夕方、閉店間際の時間帯に、20代らしき女性が「しおり堂」に駆け込むように入ってきた。
「すみません、まだ大丈夫ですか」
「大丈夫ですよ、ゆっくりしてください」と栞さんは言った。
女性は息を整えながら、棚をひとつずつ確かめるように見ていった。手に取ったのは、古い技術書だった。表紙のデザインは明らかに何十年も前のものだ。

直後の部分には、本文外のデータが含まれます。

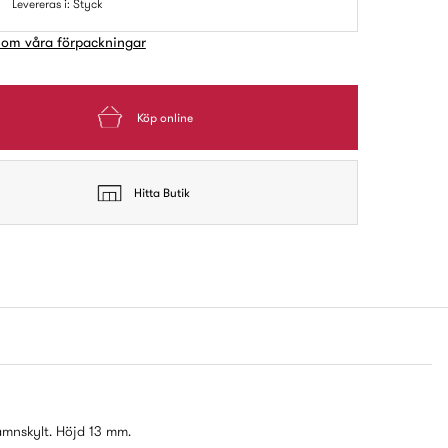
Levereras i: Styck
 om våra förpackningar
Köp online
Hitta Butik
amnskylt. Höjd 13 mm.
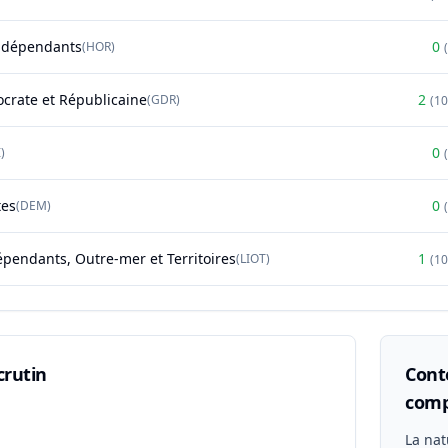
ndépendants
0
(
HOR
)
(
rate et Républicaine
2
(
GDR
)
(
1
0
)
(
tes
0
(
DEM
)
(
épendants, Outre-mer et Territoires
1
(
LIOT
)
(
1
crutin
Conte
comp
n
La nat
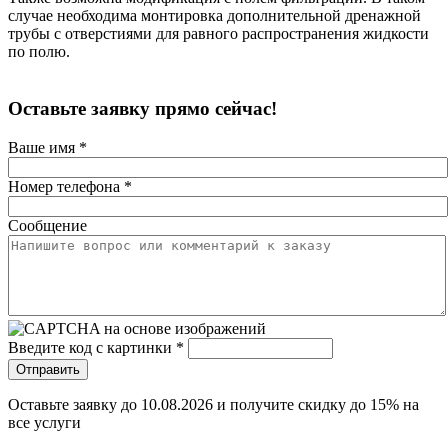
случае необходима монтировка дополнительной дренажной
трубы с отверстиями для равного распространения жидкости
по полю.
Оставьте заявку прямо сейчас!
Ваше имя
*
Номер телефона
*
Сообщение
Введите код с картинки
*
Отправить
Оставьте заявку до
10.08.2026
и получите скидку до 15% на
все услуги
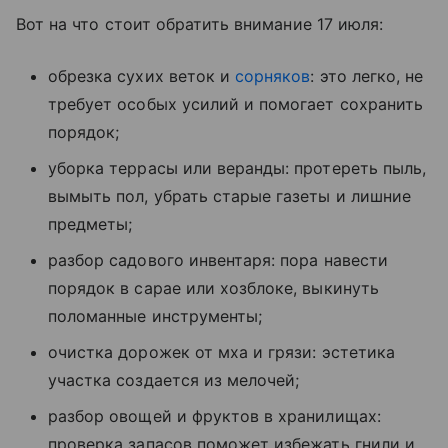
Вот на что стоит обратить внимание 17 июля:
обрезка сухих веток и
сорняков
: это легко, не
требует особых усилий и помогает сохранить
порядок;
уборка террасы или веранды: протереть пыль,
вымыть пол, убрать старые газеты и лишние
предметы;
разбор садового инвентаря: пора навести
порядок в сарае или хозблоке, выкинуть
поломанные инструменты;
очистка дорожек от мха и грязи: эстетика
участка создается из мелочей;
разбор овощей и фруктов в хранилищах:
проверка запасов поможет избежать гнили и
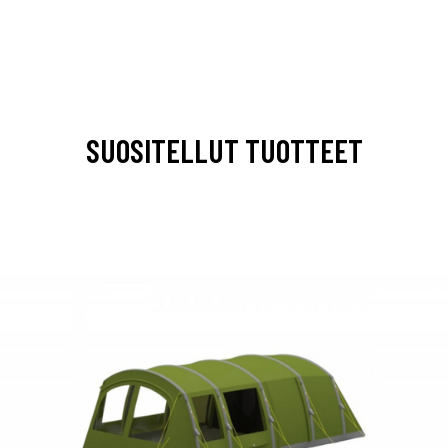
SUOSITELLUT TUOTTEET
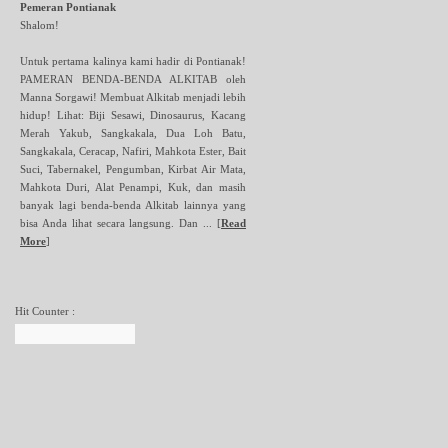
Pemeran Pontianak
Shalom!
Untuk pertama kalinya kami hadir di Pontianak!
PAMERAN BENDA-BENDA ALKITAB oleh
Manna Sorgawi! Membuat Alkitab menjadi lebih
hidup! Lihat: Biji Sesawi, Dinosaurus, Kacang
Merah Yakub, Sangkakala, Dua Loh Batu,
Sangkakala, Ceracap, Nafiri, Mahkota Ester, Bait
Suci, Tabernakel, Pengumban, Kirbat Air Mata,
Mahkota Duri, Alat Penampi, Kuk, dan masih
banyak lagi benda-benda Alkitab lainnya yang
bisa Anda lihat secara langsung. Dan ...
[
Read
More
]
Hit Counter :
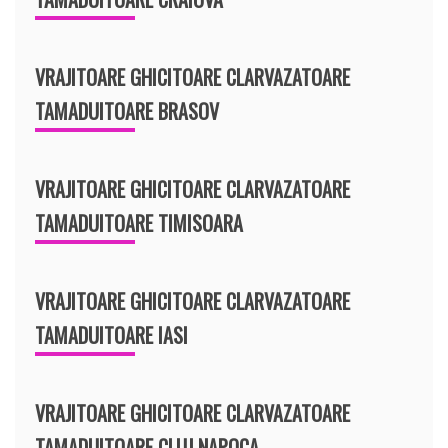
VRAJITOARE GHICITOARE CLARVAZATOARE
TAMADUITOARE BRASOV
VRAJITOARE GHICITOARE CLARVAZATOARE
TAMADUITOARE TIMISOARA
VRAJITOARE GHICITOARE CLARVAZATOARE
TAMADUITOARE IASI
VRAJITOARE GHICITOARE CLARVAZATOARE
TAMADUITOARE CLUJ NAPOCA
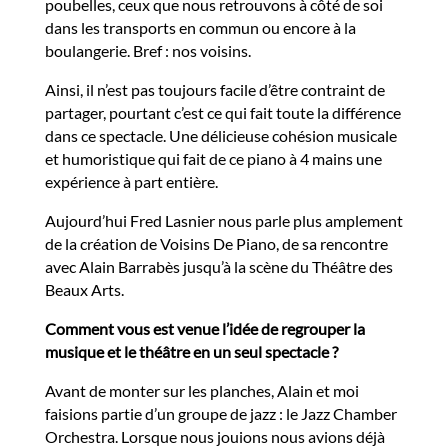
poubelles, ceux que nous retrouvons à côté de soi
dans les transports en commun ou encore à la
boulangerie. Bref : nos voisins.
Ainsi, il n’est pas toujours facile d’être contraint de
partager, pourtant c’est ce qui fait toute la différence
dans ce spectacle. Une délicieuse cohésion musicale
et humoristique qui fait de ce piano à 4 mains une
expérience à part entière.
Aujourd’hui Fred Lasnier nous parle plus amplement
de la création de Voisins De Piano, de sa rencontre
avec Alain Barrabès jusqu’à la scène du Théâtre des
Beaux Arts.
Comment vous est venue l’idée de regrouper la
musique et le théâtre en un seul spectacle ?
Avant de monter sur les planches, Alain et moi
faisions partie d’un groupe de jazz : le Jazz Chamber
Orchestra. Lorsque nous jouions nous avions déjà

「こういう古い本、今は誰も読まないですよね」と女性はつぶやいた。「私の仕事も、正直そんな感じです。数年前に覚えたやり方は、もう通用しません。次から次に新しいものが出てきて、追いつくだけで精一杯で。今まで積み上げてきたものが、全部リセットされていく感覚があります」
栞さんは静かに、女性の手にある古い技術書を見た。
「その本、開いてみたことありますか」
女性は首を振った。栞さんは本を受け取り、埃を軽く払ってから、奥の書棚に向かった。
温故知新 ── 古いことを尋ねて、新しいことを知る
「温故知新(おんこちしん)」は、『論語』為政篇にある孔子の言葉から生まれました。
「故(ふる)きを温(たず)ねて新しきを知る、以て師と為るべし」。古いことをじっくりと確かめ直すことで、新しいことがわかるようになる。そうであれば、人の師となる資格がある、という意味です。
原典 ── 『論語』為政篇
子曰、温故而知新、可以爲師矣。この言葉の面白いところは、「古いものを大切にしなさい」という懐古の教えではないことです。孔子が語っているのは、古いものを「尋ね直す(温める)」という行為そのものが、新しいものを理解する力になる、という順序の話です。古いものは新しいものの敵ではなく、新しいものを読み解くための土台だと、この言葉は言っています。
しおり堂の処方箋
「私が数年前に覚えたことも、今の仕事の土台になっているということですか」と女性は言った。
栞さんは古い技術書を静かにカウンターに置いた。
「土台になっているかどうかは、正直、その人にしかわからないと思います。でも、この言葉が言っているのは、古いものと新しいものを、別々の competition(競争)だと考えなくていい、ということだと思うんです。新しいものは、大体いつも、古いものの上にしか立てませんから」
「全部リセットされている感覚があるんです」
「感覚としては、それも本当だと思います。ただ、リセットされたように見えるものの下に、何か一枚、土台のようなものが残っていないか。一度だけ、確かめてみてもいいかもしれません」
しおり堂の処方箋
古いものは、置いていかれた人の味方です。新しいものは、古いものの上にしか立てません。今まで積み上げてきたものを、一度だけ尋ね直してみてください。女性は古い技術書を、今度は自分の手で開いた。ぱらぱらとページをめくり、ふと手を止めた。
「意外と、今のやり方とつながる部分があるかもしれません」
「そう思えたなら、それはもう、新しいことを知り始めているということだと思います」
女性は本を胸に抱えるようにして、栞さんに礼を言った。外はもうすっかり暗くなっていた。
しおり堂の場所は、ご自身でお探しください。